Alejandro Fernández les presenta su 'château'
En primicia y a un precio exclusivo, les presentamos un gran vino producido
con las uvas de tempranillo que crecen junto a Condado de Haza a partir de una cosecha realmente memorable.
Alejandro Fernández, creador de Tinto Pesquera, emprendió la búsqueda de un lugar en el que afincar un nuevo proyecto en Ribera del Duero. Lo encontraría en el término de Roa (Burgos), en una ladera a orillas del Duero, orientada al sur y con suelos pobres, idóneos para las cepas de tempranillo, su uva fetiche. Aquí plantó los primeros viñedos en 1989 de Condado de Haza. Y a partir de 1995, con la construcción de la bodega en plena finca, Alejandro consiguió que Condado de Haza fuera el château que siempre había soñado, una finca autosuficiente, con viñedos –actualmente, 200 hectáreas- que abastecen de excepcional uva a la bodega.
Con esta materia prima elabora vinos complejos, equilibrados, frutales y elegantes, con una gran regularidad, y que han conseguido el reconocimiento del público y de la crítica (recientemente, la prestigiosa publicación Wine Spectator consideró a Condado de Haza 2005 como el mejor vino español en su listado anual de los cien mejores vinos del mundo). Ahora, en rigurosa primicia, no se pierdan su Condado de Haza Crianza 2009, nacido de una añada excelente.

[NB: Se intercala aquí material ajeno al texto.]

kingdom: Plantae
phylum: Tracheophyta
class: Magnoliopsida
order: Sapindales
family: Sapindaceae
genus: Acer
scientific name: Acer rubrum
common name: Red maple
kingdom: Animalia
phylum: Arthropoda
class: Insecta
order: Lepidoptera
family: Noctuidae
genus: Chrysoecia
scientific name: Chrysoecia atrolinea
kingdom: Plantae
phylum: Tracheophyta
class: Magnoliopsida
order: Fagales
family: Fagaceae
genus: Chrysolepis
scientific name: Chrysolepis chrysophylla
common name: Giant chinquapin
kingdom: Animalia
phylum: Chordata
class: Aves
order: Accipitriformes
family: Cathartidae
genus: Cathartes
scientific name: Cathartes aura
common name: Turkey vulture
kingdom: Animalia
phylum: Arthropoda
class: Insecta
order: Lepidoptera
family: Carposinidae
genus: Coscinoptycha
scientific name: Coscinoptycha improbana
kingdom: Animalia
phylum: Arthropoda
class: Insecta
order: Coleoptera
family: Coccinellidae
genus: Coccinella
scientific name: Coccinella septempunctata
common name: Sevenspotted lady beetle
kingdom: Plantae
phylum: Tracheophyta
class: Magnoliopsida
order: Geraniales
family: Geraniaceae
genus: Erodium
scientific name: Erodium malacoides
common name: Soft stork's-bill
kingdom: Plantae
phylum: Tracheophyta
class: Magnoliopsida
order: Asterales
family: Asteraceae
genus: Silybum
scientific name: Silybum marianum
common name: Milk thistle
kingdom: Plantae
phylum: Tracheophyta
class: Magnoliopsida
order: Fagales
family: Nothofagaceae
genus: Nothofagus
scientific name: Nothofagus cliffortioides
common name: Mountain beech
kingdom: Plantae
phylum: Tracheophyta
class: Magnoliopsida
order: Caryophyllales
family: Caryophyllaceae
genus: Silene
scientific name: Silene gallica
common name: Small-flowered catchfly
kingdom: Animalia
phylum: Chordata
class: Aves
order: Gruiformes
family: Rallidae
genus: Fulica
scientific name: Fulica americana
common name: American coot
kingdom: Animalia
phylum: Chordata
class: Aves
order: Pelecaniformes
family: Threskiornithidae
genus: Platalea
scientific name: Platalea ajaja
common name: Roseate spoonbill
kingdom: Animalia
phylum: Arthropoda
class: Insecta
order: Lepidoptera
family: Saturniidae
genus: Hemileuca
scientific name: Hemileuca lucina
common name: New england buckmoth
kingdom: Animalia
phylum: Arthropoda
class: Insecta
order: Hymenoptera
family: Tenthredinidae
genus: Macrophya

Ficha de cata de Condado de Haza Crianza 2009
Precioso color rojo cereza madura con ribete ligeramente amoratado,
muy bien cubierto de capa.
En nariz se muestra concentrado, fragante y complejo. En ella destacan aromas de frutas rojas y negras (arándanos y moras) junto con notas de cedro y suaves matices tostados procedentes de su noble crianza en barricas de roble. Más tarde aparecen recuerdos de cacao y fondos minerales, cerrándose el recorrido aromático con ecos especiados (laurel y pimienta).
En boca es potente, sabroso y muy bien estructurado; dotado de
taninos de gran calidad y madurez. Elegante y persistente final.
Etiqueta elegante sobre fondo azulado.
“Una de esas grandes cosechas en la bodega, ya que vendimiamos en su momento justo”.
“Se trata de un vino increíble, un tinto que durará muchos años. Un vino con mucha fruta, al que le va muy bien el roble americano; y con una boca excelente”.